───── Data supplied

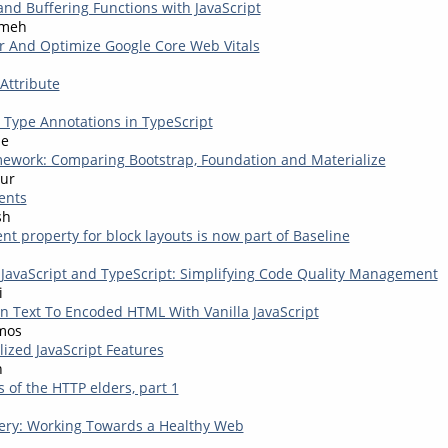
nd Buffering Functions with JavaScript
kmeh
 And Optimize Google Core Web Vitals
Attribute
Type Annotations in TypeScript
be
ework: Comparing Bootstrap, Foundation and Materialize
ur
ents
sh
nt property for block layouts is now part of Baseline
r JavaScript and TypeScript: Simplifying Code Quality Management
i
in Text To Encoded HTML With Vanilla JavaScript
mos
lized JavaScript Features
n
 of the HTTP elders, part 1
ery: Working Towards a Healthy Web
n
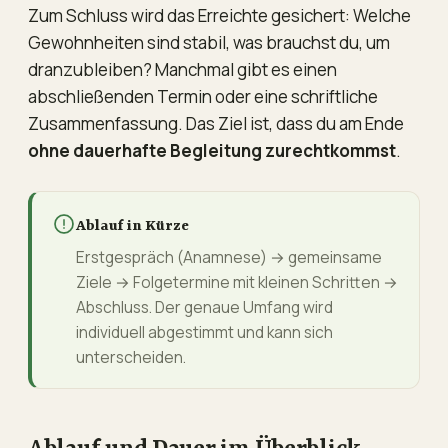
Zum Schluss wird das Erreichte gesichert: Welche
Gewohnheiten sind stabil, was brauchst du, um
dranzubleiben? Manchmal gibt es einen
abschließenden Termin oder eine schriftliche
Zusammenfassung. Das Ziel ist, dass du am Ende
ohne dauerhafte Begleitung zurechtkommst
.
Ablauf in Kürze
Erstgespräch (Anamnese) → gemeinsame
Ziele → Folgetermine mit kleinen Schritten →
Abschluss. Der genaue Umfang wird
individuell abgestimmt und kann sich
unterscheiden.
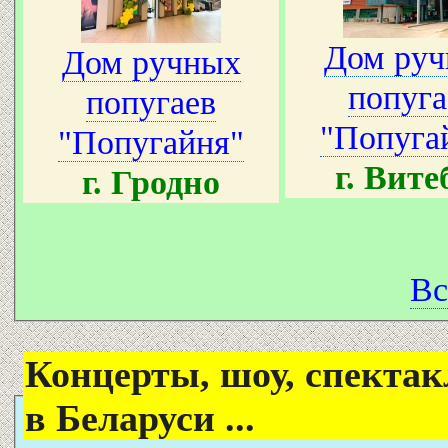
Дом ру
Дом ручных
попуга
попугаев
"Попуга
"Попугайня"
г. Вите
г. Гродно
Вс
Концерты, шоу, спектак
в Беларуси ...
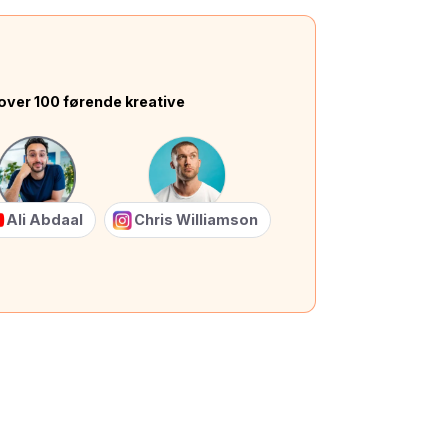
over 100 førende kreative
Ali Abdaal
Chris Williamson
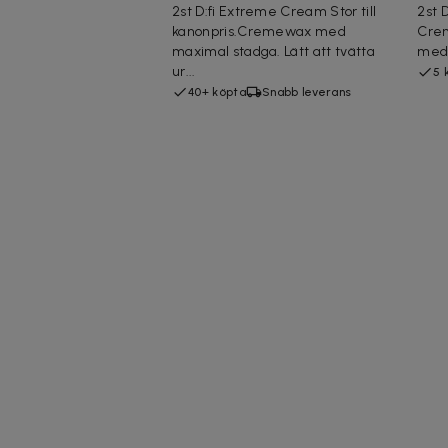
2st D:fi Extreme Cream Stor till
2st 
kanonpris.Cremewax med
Crem
maximal stadga. Lätt att tvätta
med 
ur...
5 
40+ köpta
Snabb leverans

──────────

» Exercise aim: Reproduce the text of every item above word for word, leaving out the pictures.

» The completed task:
nd Buffering Functions with JavaScript
kmeh
 And Optimize Google Core Web Vitals
Attribute
Type Annotations in TypeScript
be
ework: Comparing Bootstrap, Foundation and Materialize
ur
ents
sh
nt property for block layouts is now part of Baseline
r JavaScript and TypeScript: Simplifying Code Quality Management
i
in Text To Encoded HTML With Vanilla JavaScript
mos
lized JavaScript Features
n
 of the HTTP elders, part 1
ery: Working Towards a Healthy Web
n
Zum Schluss wird das Erreichte gesichert: Welche
Gewohnheiten sind stabil, was brauchst du, um
dranzubleiben? Manchmal gibt es einen
abschließenden Termin oder eine schriftliche
Zusammenfassung. Das Ziel ist, dass du am Ende
ohne dauerhafte Begleitung zurechtkommst
.
Ablauf in Kürze
Erstgespräch (Anamnese) → gemeinsame
Ziele → Folgetermine mit kleinen Schritten →
Abschluss. Der genaue Umfang wird
individuell abgestimmt und kann sich
unterscheiden.
Дом ру
Дом ручных
попуга
попугаев
"Попуга
"Попугайня"
г. Вите
г. Гродно
Вс
Концерты, шоу, спектак
в Беларуси ...
over 100 førende kreative
Ali Abdaal
Chris Williamson
2st D:fi Extreme Cream Stor till
2st 
kanonpris.Cremewax med
Crem
maximal stadga. Lätt att tvätta
med 
ur...
5 
40+ köpta
Snabb leverans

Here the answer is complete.